I know you’re rolling your eyes right now. There’s a great scene in a Mikhail Bulgakov story, where the protagonist’s sled is being chased by wolves in the night, and he takes out a gun and can’t fire it out of fear, and then he tells himself, “this is cowardice” (or, in the exact Russian, it’s something called “small-soulness,” malodushie, when your spirit is too small to deal with whatever crap has just come up) and fires the gun, and the wolves get the message. I know that I should fire the gun as well, eventually. In the right direction. It’s just hard when you don’t see the point. When you’re thinking, “wolves are an endangered species, and who the hell am I?”

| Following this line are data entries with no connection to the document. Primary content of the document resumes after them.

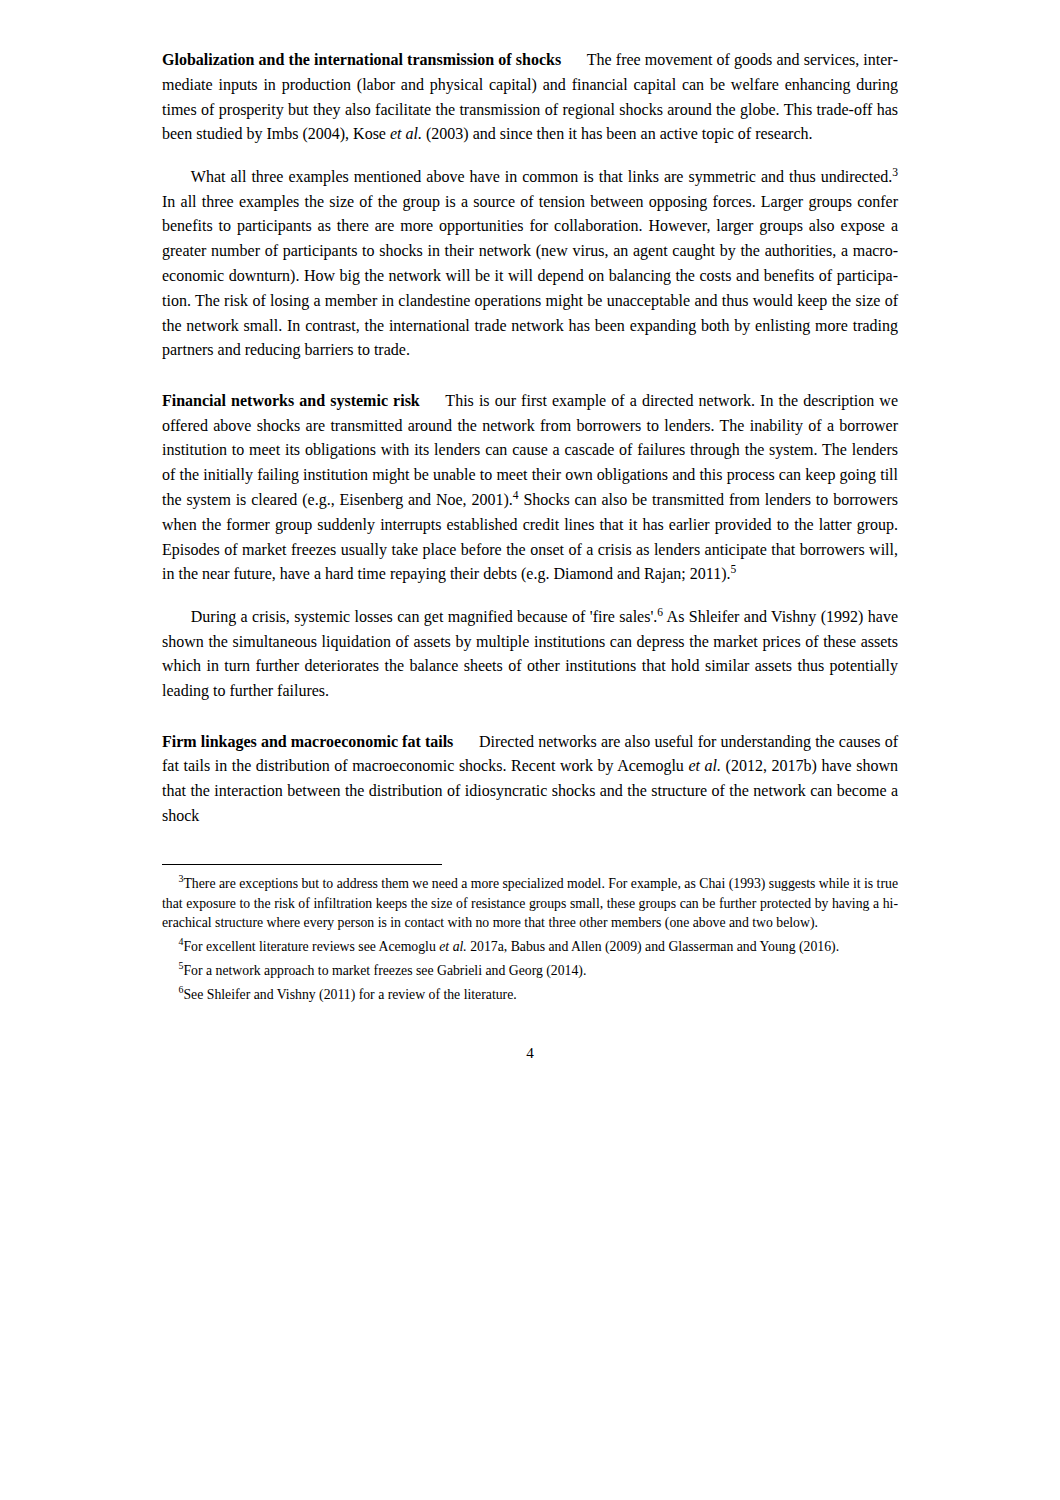Globalization and the international transmission of shocks The free movement of goods and services, intermediate inputs in production (labor and physical capital) and financial capital can be welfare enhancing during times of prosperity but they also facilitate the transmission of regional shocks around the globe. This trade-off has been studied by Imbs (2004), Kose et al. (2003) and since then it has been an active topic of research.
What all three examples mentioned above have in common is that links are symmetric and thus undirected.3 In all three examples the size of the group is a source of tension between opposing forces. Larger groups confer benefits to participants as there are more opportunities for collaboration. However, larger groups also expose a greater number of participants to shocks in their network (new virus, an agent caught by the authorities, a macroeconomic downturn). How big the network will be it will depend on balancing the costs and benefits of participation. The risk of losing a member in clandestine operations might be unacceptable and thus would keep the size of the network small. In contrast, the international trade network has been expanding both by enlisting more trading partners and reducing barriers to trade.
Financial networks and systemic risk This is our first example of a directed network. In the description we offered above shocks are transmitted around the network from borrowers to lenders. The inability of a borrower institution to meet its obligations with its lenders can cause a cascade of failures through the system. The lenders of the initially failing institution might be unable to meet their own obligations and this process can keep going till the system is cleared (e.g., Eisenberg and Noe, 2001).4 Shocks can also be transmitted from lenders to borrowers when the former group suddenly interrupts established credit lines that it has earlier provided to the latter group. Episodes of market freezes usually take place before the onset of a crisis as lenders anticipate that borrowers will, in the near future, have a hard time repaying their debts (e.g. Diamond and Rajan; 2011).5
During a crisis, systemic losses can get magnified because of 'fire sales'.6 As Shleifer and Vishny (1992) have shown the simultaneous liquidation of assets by multiple institutions can depress the market prices of these assets which in turn further deteriorates the balance sheets of other institutions that hold similar assets thus potentially leading to further failures.
Firm linkages and macroeconomic fat tails Directed networks are also useful for understanding the causes of fat tails in the distribution of macroeconomic shocks. Recent work by Acemoglu et al. (2012, 2017b) have shown that the interaction between the distribution of idiosyncratic shocks and the structure of the network can become a shock
3There are exceptions but to address them we need a more specialized model. For example, as Chai (1993) suggests while it is true that exposure to the risk of infiltration keeps the size of resistance groups small, these groups can be further protected by having a hierachical structure where every person is in contact with no more that three other members (one above and two below).
4For excellent literature reviews see Acemoglu et al. 2017a, Babus and Allen (2009) and Glasserman and Young (2016).
5For a network approach to market freezes see Gabrieli and Georg (2014).
6See Shleifer and Vishny (2011) for a review of the literature.
4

I will tell you one thing, though: when I visited Anton Chekhov’s grave in Moscow, I had a sense of perfect, religious calm. And I realize now that it wasn’t because I was going, “oh, Anton, your suffering hath now ended, you are strumming a harp on an enormous marshmallow. Alas for those of us left behind.” It’s because I was going, “oh, Anton, you may gone and up on that marshmallow, but you don’t get any worse for wear in my head now, do you? And the world sucks a little less because of that.” Anton Chekhov would never have been able to give me that kind of momentary peace had he been, in fact, a little bitch after all. Most importantly, this Not A Little Bitch thing isn’t just something to be jealous of. It’s more than a commodity. It’s a fire that you light so that others, above all else, can get warm.
I haven’t made very many people warm, but I do amuse my grandmother when I do this really grotesque booty dance because the magazine I work for may have just landed a cool interview. I amuse my brother, because it is amusing for him to be related to someone who quotes Tolkien with a straight face and in mixed company. Maybe all of that counts for something, in the end. Maybe it doesn’t. I don’t know. I don’t know.

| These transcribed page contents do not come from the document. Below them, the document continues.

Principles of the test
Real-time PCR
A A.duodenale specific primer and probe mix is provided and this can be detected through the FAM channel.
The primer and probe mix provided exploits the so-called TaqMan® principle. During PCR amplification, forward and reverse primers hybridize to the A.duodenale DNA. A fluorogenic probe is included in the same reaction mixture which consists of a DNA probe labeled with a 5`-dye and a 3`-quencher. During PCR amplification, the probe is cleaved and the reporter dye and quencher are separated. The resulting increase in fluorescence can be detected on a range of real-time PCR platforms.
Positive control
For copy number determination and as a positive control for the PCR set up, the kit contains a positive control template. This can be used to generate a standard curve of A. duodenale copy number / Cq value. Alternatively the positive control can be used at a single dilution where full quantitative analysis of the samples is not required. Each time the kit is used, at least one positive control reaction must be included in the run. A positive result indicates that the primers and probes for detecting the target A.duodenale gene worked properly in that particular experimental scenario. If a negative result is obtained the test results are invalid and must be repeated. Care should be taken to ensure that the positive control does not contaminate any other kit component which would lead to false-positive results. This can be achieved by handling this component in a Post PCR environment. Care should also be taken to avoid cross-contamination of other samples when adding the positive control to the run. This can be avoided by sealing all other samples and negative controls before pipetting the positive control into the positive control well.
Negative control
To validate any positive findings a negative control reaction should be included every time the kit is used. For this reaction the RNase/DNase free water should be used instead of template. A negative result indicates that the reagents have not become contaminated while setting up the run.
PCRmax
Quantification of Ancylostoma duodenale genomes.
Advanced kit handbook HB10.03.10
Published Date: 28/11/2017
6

I’ve been thinking about the Black Gate part in The Lord of the Rings: The Return of the King, and just how magnificently it was ruined by Peter Jackson, Fran Walsh and Phillipa Boyens in the movie adaptation. I love the films, and understand the challenge the filmmakers faced when making them, but I still occasionally get tempestuous when remembering this scene. Whenever I’m depressed, I picture myself at the Black Gate, and wonder if Aragorn would have run away screaming like – say it with me – A Little Bitch, even though he had probably just taken the biggest risk of his entire life and couldn’t be too sure if it would pay off. I like to picture Chekhov there as well (I just came up with the most messed-up, and the most awesome idea for a slash fan-fic of all TIME), even though he’d probably just make subtly cruel fun of the impeding restoration of the snooty Numenorean line, or something. Still, Chekhov was brave, and that’s what you need at the Black Gate. The movie version screwed with my elaborate fantasy hardcore.
In the interest of, if not destroying, then at least containing, the howling wolf (with his blood-spattered muzzle and rheumy, mad eyes), I have, however, been trawling YouTube for ridiculous videos, and have come away with the following brilliant example of what it really means to go into battle against the dark armies, especially if the screenplay has just failed you:
I don’t know about Sauron, but that scares the hell out of me.